Assignment: Only the lines from the one containing "125 39 8.41" to the end of the records should be given again, word for word and in full.

┌─ Data shown

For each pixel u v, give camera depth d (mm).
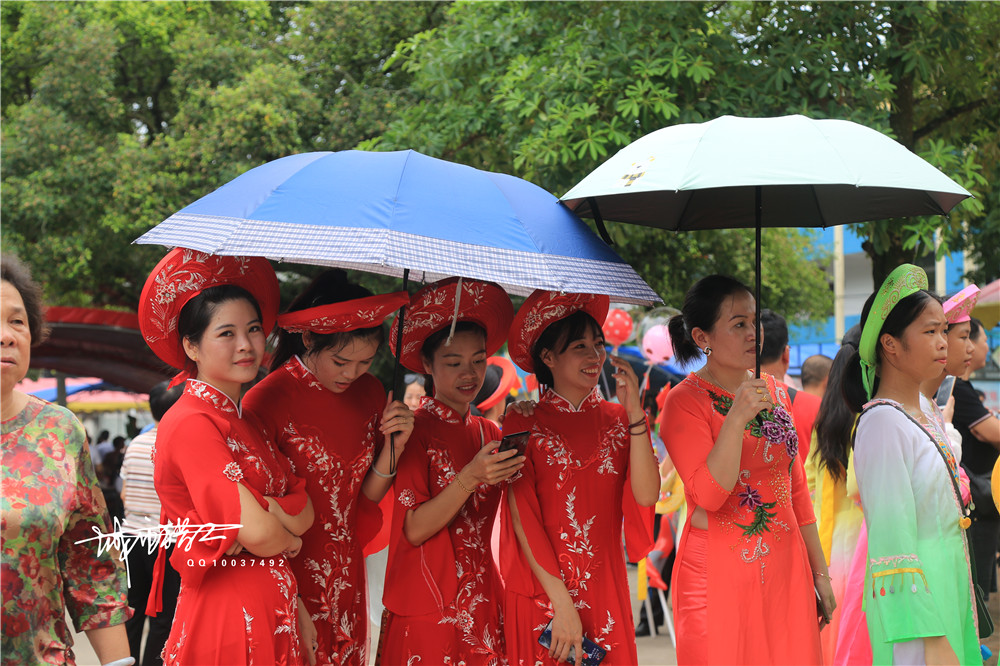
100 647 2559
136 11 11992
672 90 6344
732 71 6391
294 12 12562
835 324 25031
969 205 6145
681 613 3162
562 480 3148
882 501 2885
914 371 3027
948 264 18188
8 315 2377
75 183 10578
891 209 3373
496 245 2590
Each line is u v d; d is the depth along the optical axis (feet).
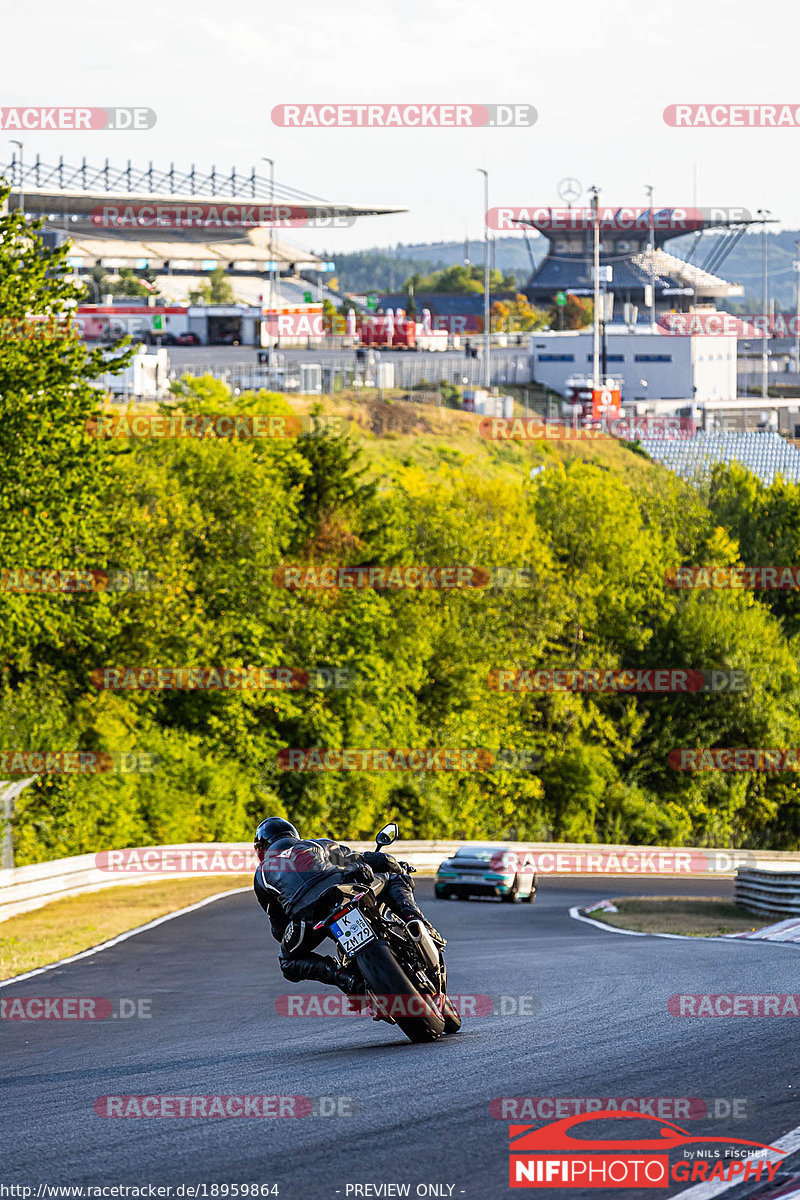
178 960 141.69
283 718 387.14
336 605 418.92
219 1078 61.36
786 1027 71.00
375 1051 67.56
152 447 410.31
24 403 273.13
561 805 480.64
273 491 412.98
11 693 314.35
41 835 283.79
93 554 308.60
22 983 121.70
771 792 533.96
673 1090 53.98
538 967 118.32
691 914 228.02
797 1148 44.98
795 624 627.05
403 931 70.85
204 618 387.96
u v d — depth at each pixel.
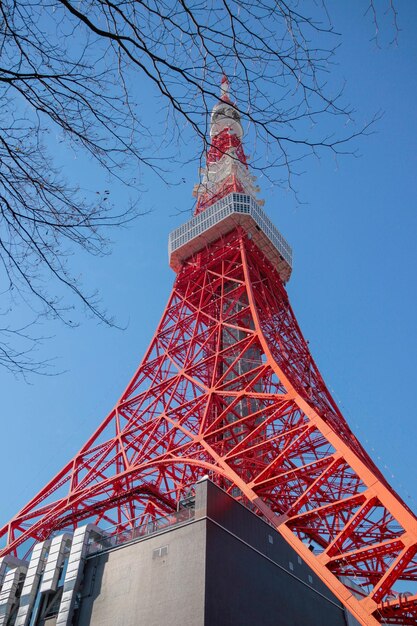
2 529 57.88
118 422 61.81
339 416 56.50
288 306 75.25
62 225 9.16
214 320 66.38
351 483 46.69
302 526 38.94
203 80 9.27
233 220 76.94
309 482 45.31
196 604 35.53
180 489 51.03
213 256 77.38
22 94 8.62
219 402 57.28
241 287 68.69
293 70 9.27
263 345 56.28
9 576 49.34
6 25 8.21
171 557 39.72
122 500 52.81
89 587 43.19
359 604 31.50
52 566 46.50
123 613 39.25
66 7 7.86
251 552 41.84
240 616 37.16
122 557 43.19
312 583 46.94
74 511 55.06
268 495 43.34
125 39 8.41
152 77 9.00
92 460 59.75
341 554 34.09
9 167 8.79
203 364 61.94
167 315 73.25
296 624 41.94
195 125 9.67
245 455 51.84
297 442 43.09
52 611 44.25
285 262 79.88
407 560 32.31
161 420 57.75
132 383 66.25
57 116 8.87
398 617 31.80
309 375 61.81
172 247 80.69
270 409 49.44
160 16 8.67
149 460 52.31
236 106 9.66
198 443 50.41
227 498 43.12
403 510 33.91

└─

Finished exercise:
125 39 8.41
152 77 9.00
92 460 59.75
341 554 34.09
9 167 8.79
203 364 61.94
167 315 73.25
296 624 41.94
195 125 9.67
245 455 51.84
297 442 43.09
52 611 44.25
285 262 79.88
407 560 32.31
161 420 57.75
132 383 66.25
57 116 8.87
398 617 31.80
309 375 61.81
172 247 80.69
270 409 49.44
160 16 8.67
149 460 52.31
236 106 9.66
198 443 50.41
227 498 43.12
403 510 33.91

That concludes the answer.